Species of flowering plant

Beaufortia raggedensis, commonly known as Mount Ragged beaufortia, is a plant in the myrtle family, Myrtaceae and is endemic to the southwest of Western Australia. It is a compact shrub with densely clustered leaves and large heads of deep red flowers in spring and only occurs near Mount Arid in the Cape Arid National Park.

==Description==
Beaufortia raggedensis is usually a compact shrub, sometimes openly branched, which grows to a height of 1.5 m. The leaves are arranged in opposite pairs and are linear in shape, 5-10 mm long, less than 1 mm wide and are often in dense clusters. They often have a covering of fine hairs, giving them a greyish appearance.

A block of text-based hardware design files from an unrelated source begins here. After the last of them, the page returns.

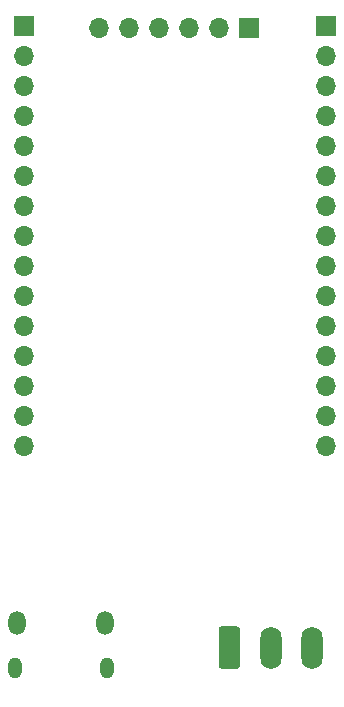
<source format=gbr>
%TF.GenerationSoftware,KiCad,Pcbnew,(5.1.9)-1*%
%TF.CreationDate,2021-02-10T21:10:38+00:00*%
%TF.ProjectId,SD_FSEQ,53445f46-5345-4512-9e6b-696361645f70,rev?*%
%TF.SameCoordinates,Original*%
%TF.FileFunction,Soldermask,Bot*%
%TF.FilePolarity,Negative*%
%FSLAX46Y46*%
G04 Gerber Fmt 4.6, Leading zero omitted, Abs format (unit mm)*
G04 Created by KiCad (PCBNEW (5.1.9)-1) date 2021-02-10 21:10:38*
%MOMM*%
%LPD*%
G01*
G04 APERTURE LIST*
%ADD10O,1.150000X1.800000*%
%ADD11O,1.450000X2.000000*%
%ADD12O,1.800000X3.600000*%
%ADD13O,1.700000X1.700000*%
%ADD14R,1.700000X1.700000*%
G04 APERTURE END LIST*
D10*
%TO.C,J3*%
X123255000Y-105310000D03*
X115505000Y-105310000D03*
D11*
X123105000Y-101510000D03*
X115655000Y-101510000D03*
%TD*%
D12*
%TO.C,J5*%
X140650000Y-103590000D03*
X137150000Y-103590000D03*
G36*
G01*
X132750000Y-105140000D02*
X132750000Y-102040000D01*
G75*
G02*
X133000000Y-101790000I250000J0D01*
G01*
X134300000Y-101790000D01*
G75*
G02*
X134550000Y-102040000I0J-250000D01*
G01*
X134550000Y-105140000D01*
G75*
G02*
X134300000Y-105390000I-250000J0D01*
G01*
X133000000Y-105390000D01*
G75*
G02*
X132750000Y-105140000I0J250000D01*
G01*
G37*
%TD*%
D13*
%TO.C,J4*%
X141850000Y-86560000D03*
X141850000Y-84020000D03*
X141850000Y-81480000D03*
X141850000Y-78940000D03*
X141850000Y-76400000D03*
X141850000Y-73860000D03*
X141850000Y-71320000D03*
X141850000Y-68780000D03*
X141850000Y-66240000D03*
X141850000Y-63700000D03*
X141850000Y-61160000D03*
X141850000Y-58620000D03*
X141850000Y-56080000D03*
X141850000Y-53540000D03*
D14*
X141850000Y-51000000D03*
%TD*%
D13*
%TO.C,J2*%
X122650000Y-51160000D03*
X125190000Y-51160000D03*
X127730000Y-51160000D03*
X130270000Y-51160000D03*
X132810000Y-51160000D03*
D14*
X135350000Y-51160000D03*
%TD*%
D13*
%TO.C,J1*%
X116250000Y-86560000D03*
X116250000Y-84020000D03*
X116250000Y-81480000D03*
X116250000Y-78940000D03*
X116250000Y-76400000D03*
X116250000Y-73860000D03*
X116250000Y-71320000D03*
X116250000Y-68780000D03*
X116250000Y-66240000D03*
X116250000Y-63700000D03*
X116250000Y-61160000D03*
X116250000Y-58620000D03*
X116250000Y-56080000D03*
X116250000Y-53540000D03*
D14*
X116250000Y-51000000D03*
%TD*%
M02*

</source>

The flowers are deep red and are arranged in heads on the ends of branches. The flowers have 5 sepals, 5 petals and 5 bundles of stamens. The bundles contain between 5 and 7 stamens and are joined for 5-10 mm with the free stamens branching at different points. Flowering occurs from September to December and is followed by fruits which are woody capsules 15-20 mm long, 10 mm wide and joined together.

==Taxonomy and naming==
Melaleuca raggedensis was first formally described in 2016 by Andrew A. Burbidge and the description was published in Nuytsia. The specific epithet ("raggedensis") refers to the Mount Ragged, near which this species is found.

==Distribution and habitat==
Beaufortia raggedensis grows in quartzite, only on the slopes and bases of mountains of the Russell Range in the Cape Arid National Park, Mallee bioregion.

==Conservation==
Beaufortia raggedensis is classified as "Priority Two" by the Western Australian Government Department of Biodiversity, Conservation and Attractions, meaning that it is poorly known and from only one or a few locations.